- Publisher: Apollos (IVP)
- ISBN: 978-1-78359-286-9
- Pages: 288
- Price: 17.99
This collective work bears witness to the increasing dominance of the doctrine of the Trinity in recent theological discussion. This has been partly in response to the influence of Karl Barth and Jürgen Moltmann.
The book is not for the faint-hearted; digging into it requires a certain technical expertise which will limit its readership. The chapters concern almost exclusively the Trinity in the New Testament. That said, there is an interesting contribution on Daniel and Revelation, as well as a final chapter on the Trinity in the Old Testament. The practical section deals with prayer, revelation, worship and preaching.
The contributors come from Europe, North America and Australia. This is a pity, given that, in Africa and the developing world, the Trinity faces new challenges from anti-trinitarianism of a different ilk.
This is the weakness of the ‘practical relevance’ section, as there is no apologetic engagement with the unitarianism of Judaism or Islam, surely the crying need for those working in missional situations.
It is regrettable that the section on the Trinity in the Old Testament is so brief, even though one can only approve the conclusion that ‘the verbal character of the Old Testament itself is fertile soil for a trinitarian hermeneutic, where the unity of the divine essence and the diversity of the divine personae are affirmed’ (p.187).
The Gospel of John played an important role in the elaboration of the doctrine of the Trinity.

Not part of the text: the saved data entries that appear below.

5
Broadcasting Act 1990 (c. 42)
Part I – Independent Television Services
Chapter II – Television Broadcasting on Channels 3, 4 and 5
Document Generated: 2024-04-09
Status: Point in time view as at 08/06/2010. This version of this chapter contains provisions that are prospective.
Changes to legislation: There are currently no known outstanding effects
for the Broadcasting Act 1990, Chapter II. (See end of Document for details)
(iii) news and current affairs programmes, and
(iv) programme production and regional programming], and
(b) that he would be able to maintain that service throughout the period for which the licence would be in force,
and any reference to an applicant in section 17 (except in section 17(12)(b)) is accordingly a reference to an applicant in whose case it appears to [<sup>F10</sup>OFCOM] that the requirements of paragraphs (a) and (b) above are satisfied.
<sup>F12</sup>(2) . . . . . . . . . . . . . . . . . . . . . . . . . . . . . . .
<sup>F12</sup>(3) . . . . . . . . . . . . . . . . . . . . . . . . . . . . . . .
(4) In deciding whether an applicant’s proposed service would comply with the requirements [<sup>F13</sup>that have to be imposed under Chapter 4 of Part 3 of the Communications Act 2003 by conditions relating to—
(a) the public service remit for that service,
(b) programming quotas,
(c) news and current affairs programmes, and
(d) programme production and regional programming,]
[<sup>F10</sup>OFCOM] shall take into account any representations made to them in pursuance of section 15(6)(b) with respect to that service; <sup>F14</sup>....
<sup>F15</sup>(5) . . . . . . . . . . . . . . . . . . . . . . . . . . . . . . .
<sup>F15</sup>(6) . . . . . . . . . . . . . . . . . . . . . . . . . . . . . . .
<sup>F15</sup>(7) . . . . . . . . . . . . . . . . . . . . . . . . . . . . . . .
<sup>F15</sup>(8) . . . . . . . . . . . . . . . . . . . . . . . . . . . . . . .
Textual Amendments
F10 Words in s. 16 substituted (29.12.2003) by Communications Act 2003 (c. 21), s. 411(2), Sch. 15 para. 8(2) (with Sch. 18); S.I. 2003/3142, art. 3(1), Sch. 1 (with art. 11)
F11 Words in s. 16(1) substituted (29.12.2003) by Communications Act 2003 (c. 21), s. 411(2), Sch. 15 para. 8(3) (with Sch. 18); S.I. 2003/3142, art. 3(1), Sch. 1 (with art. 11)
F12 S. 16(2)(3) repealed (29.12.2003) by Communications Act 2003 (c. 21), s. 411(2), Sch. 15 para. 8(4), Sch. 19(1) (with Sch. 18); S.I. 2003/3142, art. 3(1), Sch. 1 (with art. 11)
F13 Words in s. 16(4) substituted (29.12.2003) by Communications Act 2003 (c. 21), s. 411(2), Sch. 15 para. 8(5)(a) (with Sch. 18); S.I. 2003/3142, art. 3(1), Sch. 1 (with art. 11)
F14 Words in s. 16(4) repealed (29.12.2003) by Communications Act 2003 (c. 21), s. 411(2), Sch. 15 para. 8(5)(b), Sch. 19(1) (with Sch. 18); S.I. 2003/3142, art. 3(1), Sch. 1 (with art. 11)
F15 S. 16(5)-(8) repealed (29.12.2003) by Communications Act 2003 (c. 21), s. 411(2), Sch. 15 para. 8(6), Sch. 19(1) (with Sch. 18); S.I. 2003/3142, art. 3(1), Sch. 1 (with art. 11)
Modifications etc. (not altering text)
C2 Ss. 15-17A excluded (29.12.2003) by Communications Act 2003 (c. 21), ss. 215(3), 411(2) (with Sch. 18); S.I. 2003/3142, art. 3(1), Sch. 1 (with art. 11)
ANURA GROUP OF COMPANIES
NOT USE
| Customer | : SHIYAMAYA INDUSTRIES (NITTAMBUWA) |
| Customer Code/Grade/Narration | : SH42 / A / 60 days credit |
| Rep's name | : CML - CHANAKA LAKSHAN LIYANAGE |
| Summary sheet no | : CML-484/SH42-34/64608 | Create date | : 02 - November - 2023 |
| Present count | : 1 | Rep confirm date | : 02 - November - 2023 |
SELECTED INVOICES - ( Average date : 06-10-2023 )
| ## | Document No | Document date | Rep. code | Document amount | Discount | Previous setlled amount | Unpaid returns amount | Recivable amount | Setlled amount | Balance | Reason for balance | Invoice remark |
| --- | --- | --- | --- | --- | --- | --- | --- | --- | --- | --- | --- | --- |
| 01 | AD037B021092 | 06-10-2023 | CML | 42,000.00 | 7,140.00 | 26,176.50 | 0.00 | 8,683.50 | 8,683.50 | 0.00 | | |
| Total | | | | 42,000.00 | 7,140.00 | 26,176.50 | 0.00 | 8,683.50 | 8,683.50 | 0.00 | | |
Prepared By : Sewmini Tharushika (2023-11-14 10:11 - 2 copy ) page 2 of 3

The contribution to this subject by Richard Bauckham is central. The Word had always been the Son of the Father, but only in the incarnation was this revealed. Bauckham refers, in this perspective, to the ‘I am’ sayings and makes a vital link between the prologue and the high priestly prayer of chapter 17, establishing the ‘personal co-inherence’ of the Father and the Son and the continuity of the immanent and the economic Trinity.
This opens out into a reflection on the Spirit with ‘two different roles of the Spirit in the world: as the divine life that flows from the Father and the Son … and as the divine agent who makes the revelation of the Father in Jesus known, after Jesus’ exaltation’ (p.106). This clear exposition of Johannine trinitarianism is appreciable.
The book concludes with a Scripture index, but unfortunately lacks a name index and subject index.